Try it: Find every line in the entries that holds the string "unknown" and report it.

Provided records:
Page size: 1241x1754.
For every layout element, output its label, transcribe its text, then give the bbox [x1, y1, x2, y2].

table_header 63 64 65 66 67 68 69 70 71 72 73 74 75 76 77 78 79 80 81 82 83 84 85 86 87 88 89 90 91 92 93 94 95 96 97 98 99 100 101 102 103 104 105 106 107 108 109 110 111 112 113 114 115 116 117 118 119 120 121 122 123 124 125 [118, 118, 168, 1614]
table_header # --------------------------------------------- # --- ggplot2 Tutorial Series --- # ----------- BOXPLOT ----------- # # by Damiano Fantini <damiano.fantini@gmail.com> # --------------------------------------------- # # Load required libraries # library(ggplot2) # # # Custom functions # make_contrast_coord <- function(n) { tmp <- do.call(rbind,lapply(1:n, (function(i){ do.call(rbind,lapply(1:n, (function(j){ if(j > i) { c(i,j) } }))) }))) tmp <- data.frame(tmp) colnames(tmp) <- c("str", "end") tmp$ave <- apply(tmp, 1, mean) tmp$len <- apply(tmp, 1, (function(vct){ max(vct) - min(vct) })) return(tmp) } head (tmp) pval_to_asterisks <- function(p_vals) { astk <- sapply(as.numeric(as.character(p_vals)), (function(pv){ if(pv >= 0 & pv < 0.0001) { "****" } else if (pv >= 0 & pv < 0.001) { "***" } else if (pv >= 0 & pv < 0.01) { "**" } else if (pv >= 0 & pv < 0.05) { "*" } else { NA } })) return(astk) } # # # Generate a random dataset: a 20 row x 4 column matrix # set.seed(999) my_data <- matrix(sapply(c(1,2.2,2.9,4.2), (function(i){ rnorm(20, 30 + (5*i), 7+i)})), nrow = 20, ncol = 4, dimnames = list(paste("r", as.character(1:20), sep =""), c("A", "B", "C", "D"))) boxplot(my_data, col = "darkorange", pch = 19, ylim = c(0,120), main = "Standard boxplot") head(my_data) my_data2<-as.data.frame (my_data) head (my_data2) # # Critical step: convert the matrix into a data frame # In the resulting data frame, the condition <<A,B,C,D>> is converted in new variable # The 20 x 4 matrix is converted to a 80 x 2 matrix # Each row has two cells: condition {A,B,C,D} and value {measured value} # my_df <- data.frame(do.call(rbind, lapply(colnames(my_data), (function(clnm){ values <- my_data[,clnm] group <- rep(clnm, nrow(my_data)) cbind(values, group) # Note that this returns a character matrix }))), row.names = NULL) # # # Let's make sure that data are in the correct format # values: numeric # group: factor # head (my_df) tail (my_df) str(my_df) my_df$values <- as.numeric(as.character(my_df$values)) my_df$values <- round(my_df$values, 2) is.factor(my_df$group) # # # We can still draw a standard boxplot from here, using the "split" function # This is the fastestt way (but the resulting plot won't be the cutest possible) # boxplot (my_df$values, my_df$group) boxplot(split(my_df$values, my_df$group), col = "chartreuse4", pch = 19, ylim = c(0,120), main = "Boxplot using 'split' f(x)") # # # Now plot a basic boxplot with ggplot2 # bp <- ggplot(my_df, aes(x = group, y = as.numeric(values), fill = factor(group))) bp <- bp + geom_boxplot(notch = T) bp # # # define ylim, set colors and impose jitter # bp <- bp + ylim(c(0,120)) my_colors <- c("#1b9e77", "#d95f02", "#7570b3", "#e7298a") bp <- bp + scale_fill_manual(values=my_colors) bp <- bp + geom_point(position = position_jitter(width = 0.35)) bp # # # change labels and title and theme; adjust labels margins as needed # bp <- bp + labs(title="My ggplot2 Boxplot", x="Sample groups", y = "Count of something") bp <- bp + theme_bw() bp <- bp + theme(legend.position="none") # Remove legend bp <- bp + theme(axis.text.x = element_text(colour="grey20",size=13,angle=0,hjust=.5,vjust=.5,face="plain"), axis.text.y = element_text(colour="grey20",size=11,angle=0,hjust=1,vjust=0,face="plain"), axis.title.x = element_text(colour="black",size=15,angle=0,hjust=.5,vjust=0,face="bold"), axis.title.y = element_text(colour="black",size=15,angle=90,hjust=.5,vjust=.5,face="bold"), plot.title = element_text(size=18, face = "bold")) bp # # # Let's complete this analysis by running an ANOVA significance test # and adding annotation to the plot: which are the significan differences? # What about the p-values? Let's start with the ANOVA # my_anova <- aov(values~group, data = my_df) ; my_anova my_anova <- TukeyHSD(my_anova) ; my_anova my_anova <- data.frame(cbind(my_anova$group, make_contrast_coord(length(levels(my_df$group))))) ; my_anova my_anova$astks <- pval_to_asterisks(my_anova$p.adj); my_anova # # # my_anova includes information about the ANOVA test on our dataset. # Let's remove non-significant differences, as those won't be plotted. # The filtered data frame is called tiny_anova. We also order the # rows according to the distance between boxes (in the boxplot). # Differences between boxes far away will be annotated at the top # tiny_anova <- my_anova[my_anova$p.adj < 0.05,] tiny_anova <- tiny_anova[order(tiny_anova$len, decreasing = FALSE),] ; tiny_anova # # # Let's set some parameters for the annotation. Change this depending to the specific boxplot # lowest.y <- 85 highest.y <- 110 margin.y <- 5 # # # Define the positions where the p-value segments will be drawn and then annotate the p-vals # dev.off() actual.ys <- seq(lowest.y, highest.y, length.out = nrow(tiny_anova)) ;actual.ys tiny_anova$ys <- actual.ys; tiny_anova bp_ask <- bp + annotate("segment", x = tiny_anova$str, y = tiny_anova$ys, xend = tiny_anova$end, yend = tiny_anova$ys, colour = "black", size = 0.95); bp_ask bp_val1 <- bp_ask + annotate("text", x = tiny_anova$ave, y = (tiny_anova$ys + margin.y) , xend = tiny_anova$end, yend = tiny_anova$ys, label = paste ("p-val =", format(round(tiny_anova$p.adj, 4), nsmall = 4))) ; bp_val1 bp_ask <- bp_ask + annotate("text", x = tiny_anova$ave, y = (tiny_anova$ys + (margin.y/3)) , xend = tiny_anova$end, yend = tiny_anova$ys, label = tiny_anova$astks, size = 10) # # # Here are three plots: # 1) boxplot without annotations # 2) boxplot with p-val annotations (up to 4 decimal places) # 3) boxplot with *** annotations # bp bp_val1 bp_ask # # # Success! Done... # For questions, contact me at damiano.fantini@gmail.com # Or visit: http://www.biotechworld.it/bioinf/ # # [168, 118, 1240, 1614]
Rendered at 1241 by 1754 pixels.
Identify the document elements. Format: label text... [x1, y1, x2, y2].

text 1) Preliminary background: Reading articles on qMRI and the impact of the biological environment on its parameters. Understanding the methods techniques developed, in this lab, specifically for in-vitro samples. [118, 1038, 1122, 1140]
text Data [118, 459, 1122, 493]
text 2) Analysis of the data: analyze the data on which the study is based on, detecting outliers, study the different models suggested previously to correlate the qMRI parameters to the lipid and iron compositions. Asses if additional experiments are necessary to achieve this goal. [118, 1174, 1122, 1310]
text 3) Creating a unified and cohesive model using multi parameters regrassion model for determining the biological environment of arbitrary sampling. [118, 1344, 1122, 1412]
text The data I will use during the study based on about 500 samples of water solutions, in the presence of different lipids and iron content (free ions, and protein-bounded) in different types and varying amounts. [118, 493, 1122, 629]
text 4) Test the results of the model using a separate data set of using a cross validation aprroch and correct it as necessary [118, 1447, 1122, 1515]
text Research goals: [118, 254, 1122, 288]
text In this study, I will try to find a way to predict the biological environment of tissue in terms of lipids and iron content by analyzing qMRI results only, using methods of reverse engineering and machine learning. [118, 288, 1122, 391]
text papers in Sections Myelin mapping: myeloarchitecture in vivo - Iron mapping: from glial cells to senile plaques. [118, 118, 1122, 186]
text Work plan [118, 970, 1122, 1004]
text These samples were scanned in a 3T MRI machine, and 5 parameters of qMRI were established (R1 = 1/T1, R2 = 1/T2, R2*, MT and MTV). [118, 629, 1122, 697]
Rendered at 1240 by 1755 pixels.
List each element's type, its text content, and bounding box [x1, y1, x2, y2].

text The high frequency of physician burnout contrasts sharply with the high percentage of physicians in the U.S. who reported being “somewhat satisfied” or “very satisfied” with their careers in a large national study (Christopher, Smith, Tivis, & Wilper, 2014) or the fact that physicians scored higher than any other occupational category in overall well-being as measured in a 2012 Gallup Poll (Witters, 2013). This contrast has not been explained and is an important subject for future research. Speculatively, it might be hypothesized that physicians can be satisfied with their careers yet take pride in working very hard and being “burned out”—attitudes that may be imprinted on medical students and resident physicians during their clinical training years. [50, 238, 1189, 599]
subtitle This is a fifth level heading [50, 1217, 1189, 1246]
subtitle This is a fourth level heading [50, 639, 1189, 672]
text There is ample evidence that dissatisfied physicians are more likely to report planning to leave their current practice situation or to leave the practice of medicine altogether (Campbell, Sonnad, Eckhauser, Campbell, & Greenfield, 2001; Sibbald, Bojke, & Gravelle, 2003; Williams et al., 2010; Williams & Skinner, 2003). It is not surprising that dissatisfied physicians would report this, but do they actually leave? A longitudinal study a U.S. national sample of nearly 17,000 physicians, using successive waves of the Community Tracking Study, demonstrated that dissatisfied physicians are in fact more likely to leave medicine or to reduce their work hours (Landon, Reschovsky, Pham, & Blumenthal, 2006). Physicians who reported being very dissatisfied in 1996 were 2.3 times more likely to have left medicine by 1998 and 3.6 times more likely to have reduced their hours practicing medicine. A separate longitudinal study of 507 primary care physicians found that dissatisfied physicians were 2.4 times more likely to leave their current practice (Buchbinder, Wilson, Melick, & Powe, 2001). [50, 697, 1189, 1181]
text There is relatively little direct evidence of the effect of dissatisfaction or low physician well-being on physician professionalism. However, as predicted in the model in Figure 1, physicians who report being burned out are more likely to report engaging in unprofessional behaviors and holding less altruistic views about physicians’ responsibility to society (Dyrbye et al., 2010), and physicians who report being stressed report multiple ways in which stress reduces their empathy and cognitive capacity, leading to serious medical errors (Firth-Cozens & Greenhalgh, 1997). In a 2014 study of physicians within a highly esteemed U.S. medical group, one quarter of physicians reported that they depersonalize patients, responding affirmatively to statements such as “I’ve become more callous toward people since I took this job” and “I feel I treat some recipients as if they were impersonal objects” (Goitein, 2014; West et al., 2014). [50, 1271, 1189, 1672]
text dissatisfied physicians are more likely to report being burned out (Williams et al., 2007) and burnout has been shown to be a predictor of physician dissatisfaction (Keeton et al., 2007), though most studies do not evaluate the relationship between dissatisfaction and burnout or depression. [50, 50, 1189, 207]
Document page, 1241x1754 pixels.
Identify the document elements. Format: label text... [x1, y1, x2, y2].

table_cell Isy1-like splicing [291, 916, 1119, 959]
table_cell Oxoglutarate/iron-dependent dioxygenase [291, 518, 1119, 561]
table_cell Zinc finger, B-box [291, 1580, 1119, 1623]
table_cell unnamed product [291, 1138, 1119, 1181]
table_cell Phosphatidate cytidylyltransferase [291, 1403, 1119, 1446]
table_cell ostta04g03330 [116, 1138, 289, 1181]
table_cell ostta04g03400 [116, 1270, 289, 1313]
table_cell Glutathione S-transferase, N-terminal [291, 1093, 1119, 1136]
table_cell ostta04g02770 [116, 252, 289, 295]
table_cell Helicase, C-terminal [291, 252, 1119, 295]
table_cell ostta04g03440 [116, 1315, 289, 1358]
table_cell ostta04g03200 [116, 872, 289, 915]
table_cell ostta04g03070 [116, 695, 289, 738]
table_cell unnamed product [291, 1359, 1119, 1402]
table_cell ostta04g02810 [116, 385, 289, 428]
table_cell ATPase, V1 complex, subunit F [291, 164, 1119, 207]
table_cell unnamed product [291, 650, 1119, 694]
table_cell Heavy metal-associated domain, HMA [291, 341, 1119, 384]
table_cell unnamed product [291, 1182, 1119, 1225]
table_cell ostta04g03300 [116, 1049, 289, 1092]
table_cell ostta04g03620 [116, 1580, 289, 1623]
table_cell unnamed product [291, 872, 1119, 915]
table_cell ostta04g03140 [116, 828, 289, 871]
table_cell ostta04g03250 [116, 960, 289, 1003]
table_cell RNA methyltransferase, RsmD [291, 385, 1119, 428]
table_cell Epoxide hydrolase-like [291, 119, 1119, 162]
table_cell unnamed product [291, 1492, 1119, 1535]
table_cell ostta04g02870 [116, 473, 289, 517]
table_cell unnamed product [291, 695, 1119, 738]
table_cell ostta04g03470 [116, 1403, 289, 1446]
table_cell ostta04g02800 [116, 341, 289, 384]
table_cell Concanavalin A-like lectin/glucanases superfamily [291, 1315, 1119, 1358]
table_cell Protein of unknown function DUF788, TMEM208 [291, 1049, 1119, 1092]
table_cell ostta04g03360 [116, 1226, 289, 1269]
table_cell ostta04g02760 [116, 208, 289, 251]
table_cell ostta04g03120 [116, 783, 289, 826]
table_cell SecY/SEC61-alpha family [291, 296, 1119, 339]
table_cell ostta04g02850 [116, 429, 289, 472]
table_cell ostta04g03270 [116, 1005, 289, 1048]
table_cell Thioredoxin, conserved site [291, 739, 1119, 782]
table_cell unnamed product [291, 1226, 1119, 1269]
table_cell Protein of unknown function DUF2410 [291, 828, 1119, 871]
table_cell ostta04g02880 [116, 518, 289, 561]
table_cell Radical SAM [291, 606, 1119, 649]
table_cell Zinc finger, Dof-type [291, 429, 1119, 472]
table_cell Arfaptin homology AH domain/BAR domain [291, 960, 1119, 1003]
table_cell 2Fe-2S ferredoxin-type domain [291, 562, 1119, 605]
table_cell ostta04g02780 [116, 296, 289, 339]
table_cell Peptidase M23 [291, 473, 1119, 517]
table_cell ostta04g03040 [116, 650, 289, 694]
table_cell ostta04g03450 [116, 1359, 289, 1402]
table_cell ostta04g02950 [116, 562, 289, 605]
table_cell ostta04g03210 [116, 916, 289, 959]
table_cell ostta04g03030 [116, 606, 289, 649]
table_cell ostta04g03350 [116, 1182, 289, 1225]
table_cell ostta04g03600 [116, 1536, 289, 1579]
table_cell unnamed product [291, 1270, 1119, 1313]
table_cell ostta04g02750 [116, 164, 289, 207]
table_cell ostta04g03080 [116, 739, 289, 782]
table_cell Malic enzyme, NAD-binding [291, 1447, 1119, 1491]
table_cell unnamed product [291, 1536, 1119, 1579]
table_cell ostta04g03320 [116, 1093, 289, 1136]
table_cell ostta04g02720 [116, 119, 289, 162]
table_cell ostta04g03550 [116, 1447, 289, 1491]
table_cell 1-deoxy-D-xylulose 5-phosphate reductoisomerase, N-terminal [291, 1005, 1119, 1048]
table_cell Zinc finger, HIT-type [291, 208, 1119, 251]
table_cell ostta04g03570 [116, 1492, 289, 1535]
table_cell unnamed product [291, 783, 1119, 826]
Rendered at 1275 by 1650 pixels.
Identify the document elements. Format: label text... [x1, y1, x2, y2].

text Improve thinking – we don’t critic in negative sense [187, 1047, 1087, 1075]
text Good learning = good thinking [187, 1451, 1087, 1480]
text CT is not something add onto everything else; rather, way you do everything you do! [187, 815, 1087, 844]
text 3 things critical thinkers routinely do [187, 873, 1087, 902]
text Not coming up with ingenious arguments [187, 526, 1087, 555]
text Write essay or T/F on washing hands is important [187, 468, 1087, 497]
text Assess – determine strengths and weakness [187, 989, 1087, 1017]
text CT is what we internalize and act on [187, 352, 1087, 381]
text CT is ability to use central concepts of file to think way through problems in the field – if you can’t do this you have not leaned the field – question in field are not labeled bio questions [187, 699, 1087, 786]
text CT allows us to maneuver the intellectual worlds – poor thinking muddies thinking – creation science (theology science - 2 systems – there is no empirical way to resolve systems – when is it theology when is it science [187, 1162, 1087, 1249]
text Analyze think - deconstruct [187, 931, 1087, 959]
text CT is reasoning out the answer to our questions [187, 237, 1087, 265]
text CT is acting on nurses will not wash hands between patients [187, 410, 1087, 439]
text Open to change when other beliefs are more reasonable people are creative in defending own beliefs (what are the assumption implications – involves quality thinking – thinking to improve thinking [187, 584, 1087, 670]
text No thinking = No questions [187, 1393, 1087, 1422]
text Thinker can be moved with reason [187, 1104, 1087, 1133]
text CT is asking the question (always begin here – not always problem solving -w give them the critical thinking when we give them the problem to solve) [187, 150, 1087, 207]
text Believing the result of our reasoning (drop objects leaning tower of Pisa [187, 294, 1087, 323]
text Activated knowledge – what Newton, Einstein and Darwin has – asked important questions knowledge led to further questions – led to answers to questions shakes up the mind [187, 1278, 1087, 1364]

Exercise response:
table_cell Protein of unknown function DUF788, TMEM208 [291, 1049, 1119, 1092]
table_cell Protein of unknown function DUF2410 [291, 828, 1119, 871]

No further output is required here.